_Task requirements:_ Go through the data below and copy each line that includes "JNEUROSCI".

_Excerpted records:_
┄┄┄┄┄┄┄┄┄┄
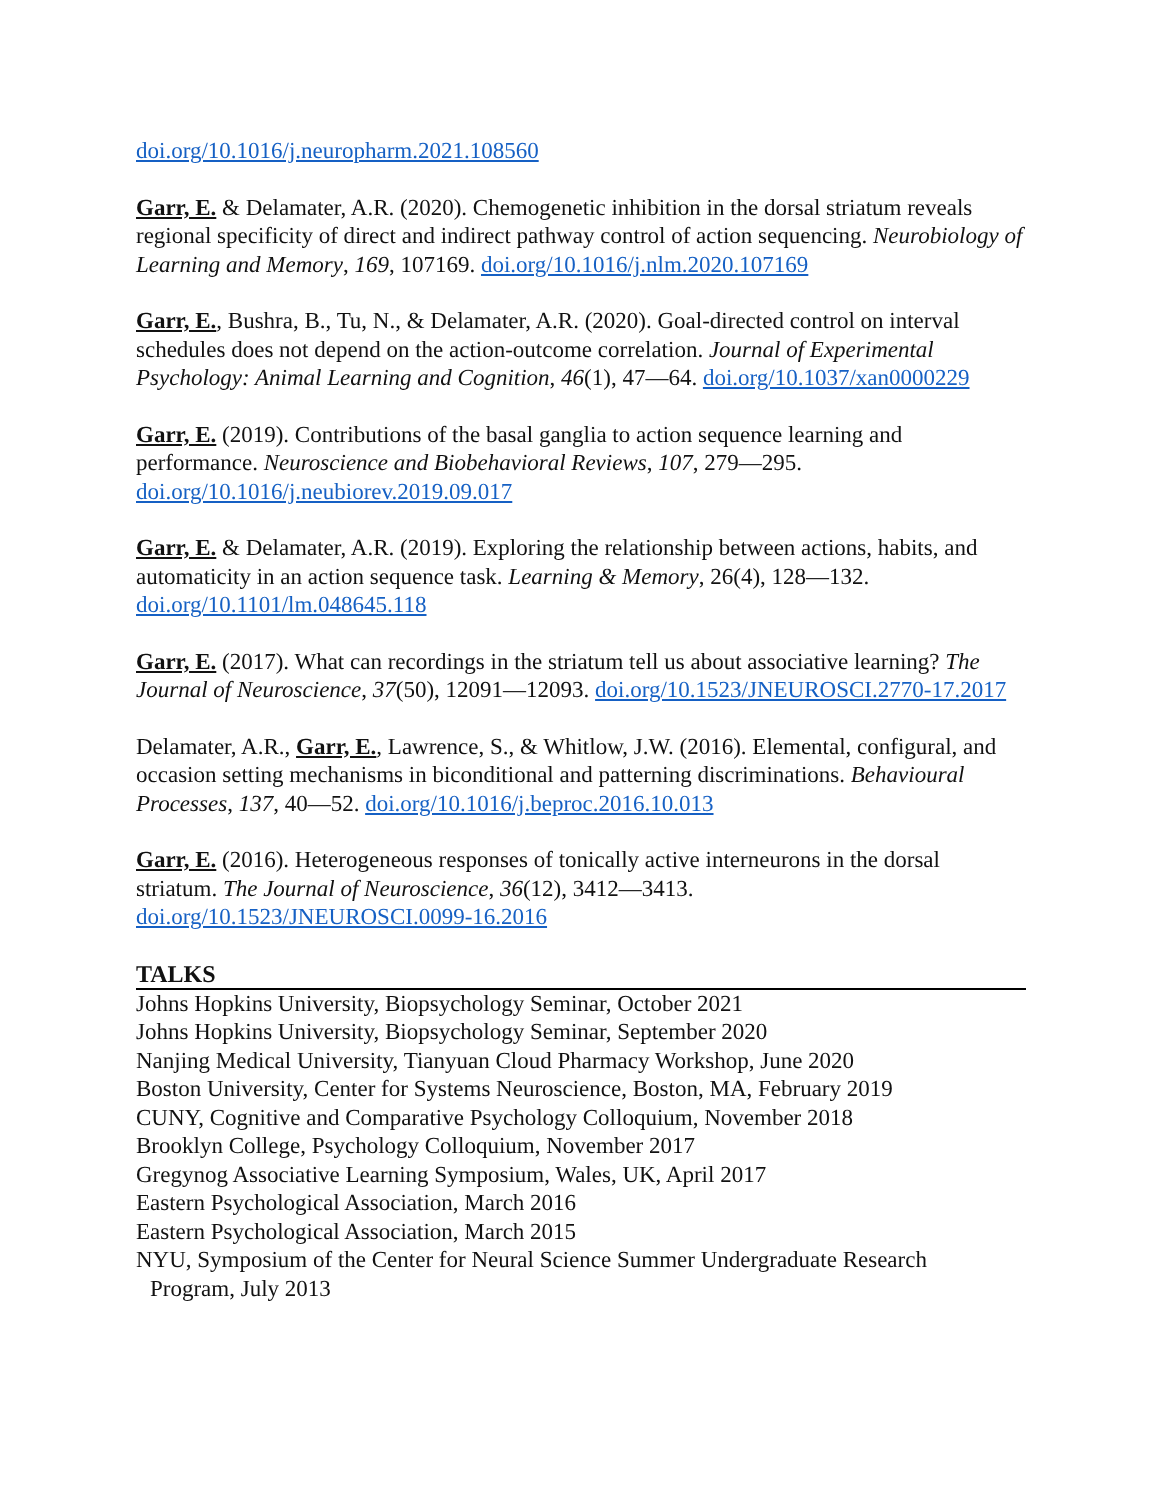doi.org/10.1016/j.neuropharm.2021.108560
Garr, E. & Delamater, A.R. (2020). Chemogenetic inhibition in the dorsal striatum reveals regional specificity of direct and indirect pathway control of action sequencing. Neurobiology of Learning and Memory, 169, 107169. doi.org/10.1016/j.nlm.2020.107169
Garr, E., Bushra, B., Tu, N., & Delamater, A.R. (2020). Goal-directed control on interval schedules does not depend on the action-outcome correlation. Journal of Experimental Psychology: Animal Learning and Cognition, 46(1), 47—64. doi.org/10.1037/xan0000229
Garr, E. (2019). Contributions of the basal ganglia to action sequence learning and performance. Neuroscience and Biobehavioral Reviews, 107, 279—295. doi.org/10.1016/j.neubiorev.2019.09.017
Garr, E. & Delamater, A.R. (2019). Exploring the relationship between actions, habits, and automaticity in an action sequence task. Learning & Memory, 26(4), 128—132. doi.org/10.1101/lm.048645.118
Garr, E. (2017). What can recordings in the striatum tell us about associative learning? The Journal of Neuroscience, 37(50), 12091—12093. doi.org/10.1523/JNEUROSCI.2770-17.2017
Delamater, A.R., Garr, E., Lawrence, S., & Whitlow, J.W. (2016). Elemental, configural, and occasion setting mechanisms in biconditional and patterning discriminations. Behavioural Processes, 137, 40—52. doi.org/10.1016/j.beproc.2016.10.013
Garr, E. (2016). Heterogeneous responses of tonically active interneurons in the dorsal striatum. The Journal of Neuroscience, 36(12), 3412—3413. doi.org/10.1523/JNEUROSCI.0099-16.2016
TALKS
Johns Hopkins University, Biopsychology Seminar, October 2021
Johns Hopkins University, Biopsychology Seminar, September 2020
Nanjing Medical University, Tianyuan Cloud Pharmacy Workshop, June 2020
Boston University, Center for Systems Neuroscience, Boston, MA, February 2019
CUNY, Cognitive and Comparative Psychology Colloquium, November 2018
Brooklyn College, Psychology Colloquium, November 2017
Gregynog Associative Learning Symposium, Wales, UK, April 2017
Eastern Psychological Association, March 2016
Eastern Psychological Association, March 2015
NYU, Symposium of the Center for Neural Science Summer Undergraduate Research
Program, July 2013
┄┄┄┄┄┄┄┄┄┄
_Response to this task:_
Garr, E. (2017). What can recordings in the striatum tell us about associative learning? The Journal of Neuroscience, 37(50), 12091—12093. doi.org/10.1523/JNEUROSCI.2770-17.2017
Garr, E. (2016). Heterogeneous responses of tonically active interneurons in the dorsal striatum. The Journal of Neuroscience, 36(12), 3412—3413. doi.org/10.1523/JNEUROSCI.0099-16.2016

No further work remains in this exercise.